Soweit der Kläger weiter auf seinem Antrag besteht,

daß der Senat "die strittige Frage gem. Art. 177 des Vertrages zur Gründung der Europäischen Gemeinschaft (EGV) zur Vorabentscheidung an den Europäischen Gerichtshof (EGH) überweist",

fehlen die rechtlichen Voraussetzungen für eine derartige Vorlage, weil die Entscheidung in diesem Verfahren nicht von einer Entscheidung über eine europarechtliche Frage abhängt. Soweit sich der Kläger auf Art. 8 b des EG-Vertrages bezieht, werden durch die darin enthaltenen Bestimmungen EG-Ausländern Rechte in den Mitgliedsstaaten eingeräumt. Um die Rechte von EG-Ausländern geht es jedoch im vorliegenden Verfahren nicht. Soweit der Kläger schließlich geltend macht, er habe "als EU-Bürger den grundgesetzlich abgesicherten Rechtsanspruch, daß der EGH im Vorabverfahren darüber entscheidet, ob die vom Senat beabsichtigte Rechtsauslegung des nationalen Kommunalwahlverfahrens, dem auch ungeschriebenen EU-Verwaltungsverfahrensrechts - hier Wahlverfahren, in Verbindung mit der bereits im vorhergehenden Schreiben zitierten Konventionen übereinstimmt", bezeichnet er selbst weder eine europäische allgemeine Verwaltungsverfahrensregelung noch eine spezielle wahlprüfungsrechtliche, die im vorliegenden Fall für die Entscheidung erheblich sein könnte.
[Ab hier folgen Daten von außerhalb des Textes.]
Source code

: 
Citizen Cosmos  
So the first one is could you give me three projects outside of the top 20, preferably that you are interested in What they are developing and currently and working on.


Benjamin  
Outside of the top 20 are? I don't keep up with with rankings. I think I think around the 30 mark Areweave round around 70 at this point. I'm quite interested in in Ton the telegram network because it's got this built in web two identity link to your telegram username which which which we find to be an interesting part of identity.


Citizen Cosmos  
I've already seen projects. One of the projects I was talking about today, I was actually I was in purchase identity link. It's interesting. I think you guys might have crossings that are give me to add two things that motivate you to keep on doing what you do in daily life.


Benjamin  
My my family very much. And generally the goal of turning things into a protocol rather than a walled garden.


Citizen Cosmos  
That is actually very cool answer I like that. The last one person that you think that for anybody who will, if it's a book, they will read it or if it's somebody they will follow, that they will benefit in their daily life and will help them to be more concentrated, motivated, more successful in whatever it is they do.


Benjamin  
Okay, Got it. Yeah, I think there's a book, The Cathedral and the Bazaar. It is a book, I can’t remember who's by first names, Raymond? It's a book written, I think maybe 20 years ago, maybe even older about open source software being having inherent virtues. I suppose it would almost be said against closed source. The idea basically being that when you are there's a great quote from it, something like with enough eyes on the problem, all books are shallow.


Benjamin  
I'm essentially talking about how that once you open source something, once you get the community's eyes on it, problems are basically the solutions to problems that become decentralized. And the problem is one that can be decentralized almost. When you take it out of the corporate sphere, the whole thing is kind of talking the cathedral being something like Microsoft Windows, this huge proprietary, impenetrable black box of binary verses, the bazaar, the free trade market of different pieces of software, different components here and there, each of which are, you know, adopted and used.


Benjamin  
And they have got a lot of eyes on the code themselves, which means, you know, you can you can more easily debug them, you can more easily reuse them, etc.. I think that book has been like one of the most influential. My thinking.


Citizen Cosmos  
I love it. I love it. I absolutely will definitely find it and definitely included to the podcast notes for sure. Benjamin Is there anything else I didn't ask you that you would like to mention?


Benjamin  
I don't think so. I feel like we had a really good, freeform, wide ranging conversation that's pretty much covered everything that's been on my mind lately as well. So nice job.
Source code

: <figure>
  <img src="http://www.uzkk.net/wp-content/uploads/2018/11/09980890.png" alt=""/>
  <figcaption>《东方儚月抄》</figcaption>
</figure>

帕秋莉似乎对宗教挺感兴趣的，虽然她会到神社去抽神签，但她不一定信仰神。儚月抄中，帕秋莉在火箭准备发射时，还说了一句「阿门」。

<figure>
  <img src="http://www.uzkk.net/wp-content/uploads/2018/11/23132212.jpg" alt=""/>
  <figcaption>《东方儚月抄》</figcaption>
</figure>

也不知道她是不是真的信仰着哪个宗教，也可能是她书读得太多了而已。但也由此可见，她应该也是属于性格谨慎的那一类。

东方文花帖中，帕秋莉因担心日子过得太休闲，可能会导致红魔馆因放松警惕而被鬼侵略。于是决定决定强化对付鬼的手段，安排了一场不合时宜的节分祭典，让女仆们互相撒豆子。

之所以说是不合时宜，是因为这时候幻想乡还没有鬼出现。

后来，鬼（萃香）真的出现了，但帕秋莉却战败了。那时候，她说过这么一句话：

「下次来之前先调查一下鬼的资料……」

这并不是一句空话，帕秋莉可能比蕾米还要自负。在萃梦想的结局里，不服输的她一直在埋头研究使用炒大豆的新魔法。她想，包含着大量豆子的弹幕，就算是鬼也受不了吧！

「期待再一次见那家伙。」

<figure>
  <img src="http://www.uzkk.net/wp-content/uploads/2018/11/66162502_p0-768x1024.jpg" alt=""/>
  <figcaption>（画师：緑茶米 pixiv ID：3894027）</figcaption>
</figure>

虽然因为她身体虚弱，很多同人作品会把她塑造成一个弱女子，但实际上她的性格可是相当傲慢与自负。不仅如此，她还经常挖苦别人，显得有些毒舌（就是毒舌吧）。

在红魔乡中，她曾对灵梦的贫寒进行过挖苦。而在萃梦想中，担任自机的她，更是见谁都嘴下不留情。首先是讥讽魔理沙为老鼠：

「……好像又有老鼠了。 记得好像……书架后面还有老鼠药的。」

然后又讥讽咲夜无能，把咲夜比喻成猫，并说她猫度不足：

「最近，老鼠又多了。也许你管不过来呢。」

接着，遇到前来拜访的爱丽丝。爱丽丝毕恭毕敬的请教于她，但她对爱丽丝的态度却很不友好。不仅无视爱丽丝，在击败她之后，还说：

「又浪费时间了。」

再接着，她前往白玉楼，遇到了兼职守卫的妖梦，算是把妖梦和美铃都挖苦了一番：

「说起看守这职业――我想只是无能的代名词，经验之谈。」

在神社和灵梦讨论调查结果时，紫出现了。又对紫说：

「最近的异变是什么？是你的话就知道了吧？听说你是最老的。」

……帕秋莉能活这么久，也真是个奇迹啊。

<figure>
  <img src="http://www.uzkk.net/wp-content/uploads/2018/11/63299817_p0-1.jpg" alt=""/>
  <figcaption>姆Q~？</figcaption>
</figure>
Der Kläger hat die Kosten des Berufungsverfahrens zu tragen, weil sein Rechtsmittel keinen Erfolg hat (§ 154 Abs. 2 VwGO).

Die Revision ist nicht zuzulassen, weil die Voraussetzungen des § 132 VwGO nicht vorliegen.

Den Streitwert für das Berufungsverfahren bemißt der Senat nach § 14 Gerichtskostengesetz - GKG - mit dem Auffangwert des § 13 Abs. 1 Satz 2 GKG. Im Berufungsverfahren geht es, anders als im ersten Rechtszug, nur noch um die Anfechtung einer Wahl.